US 11,698,926 B2
Systems and methods for video retrieval and grounding
Arnab Kumar Mondal, Montréal (CA); Deepak Sridhar, Richmond Hill (CA); Niamul Quader, Toronto (CA); Juwei Lu, North York (CA); Peng Dai, Markham (CA); and Chao Xing, Montréal (CA)
Assigned to HUAWEI TECHNOLOGIES CO., LTD., Shenzhen (CN)
Filed by Arnab Kumar Mondal, Montréal (CA); Deepak Sridhar, Richmond Hill (CA); Niamul Quader, Toronto (CA); Juwei Lu, North York (CA); Peng Dai, Markham (CA); and Chao Xing, Montréal (CA)
Filed on Nov. 12, 2021, as Appl. No. 17/524,862.
Prior Publication US 2023/0153352 A1, May 18, 2023
Int. Cl. G06F 16/30 (2019.01); G06F 16/732 (2019.01); G06N 3/04 (2023.01); G06F 16/783 (2019.01); G06V 20/40 (2022.01)

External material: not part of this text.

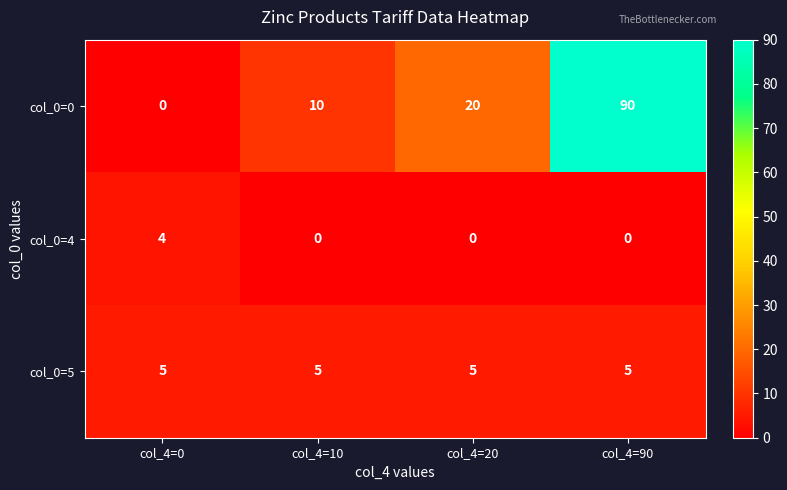

True or false: col_0=4 has a value of 4 at col_4=0.

True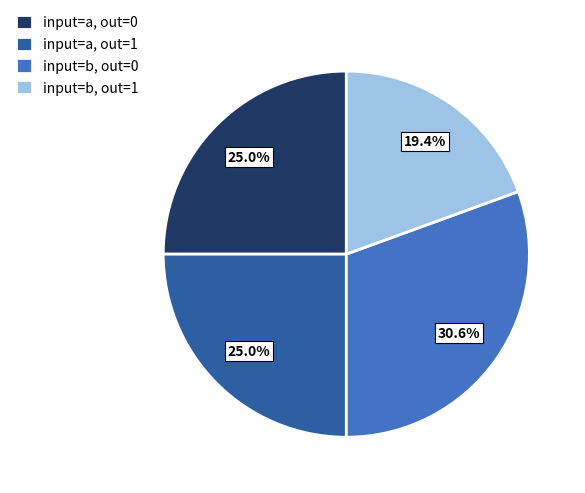

Does any single category account for the majority?

No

CPC G06F 16/7343 (2019.01) [G06F 16/783 (2019.01); G06N 3/04 (2013.01); G06V 20/40 (2022.01)] 20 Claims
OG exemplary drawing
 
1. A method comprising:
receiving a word-based query for a video;
encoding the word-based query into a query representation using a trained query encoder;
performing a video retrieval task by identifying, from among a plurality of video representations each representing a respective untrimmed video, one or more similar video representations that are similar to the query representation, each similar video representation representing a respective relevant video;
performing a video grounding task by generating a grounding for each relevant video by forward propagating each respective similar video representation together with the query representation through a trained grounding module, each respective similar video representation being used for both the video retrieval task and the video grounding task; and
outputting one or more identifiers of the one or more relevant videos together with the grounding generated for each relevant video;
wherein each of the plurality of video representations is generated using a trained video representation generator; and
wherein the video representation generator is trained together with the query encoder using a training dataset of videos having ground-truth multi-sentence annotations, the query encoder being trained to generate a query representation from a given sentence in a given annotation that matches a high-level sentence representation generated by a text-processing branch of the video representation generator from the given sentence and the query representation generated from the given sentence in the given annotation aligns with a high-level clip representation generated by a video-processing branch of the video representation generator from a clip corresponding to the given sentence.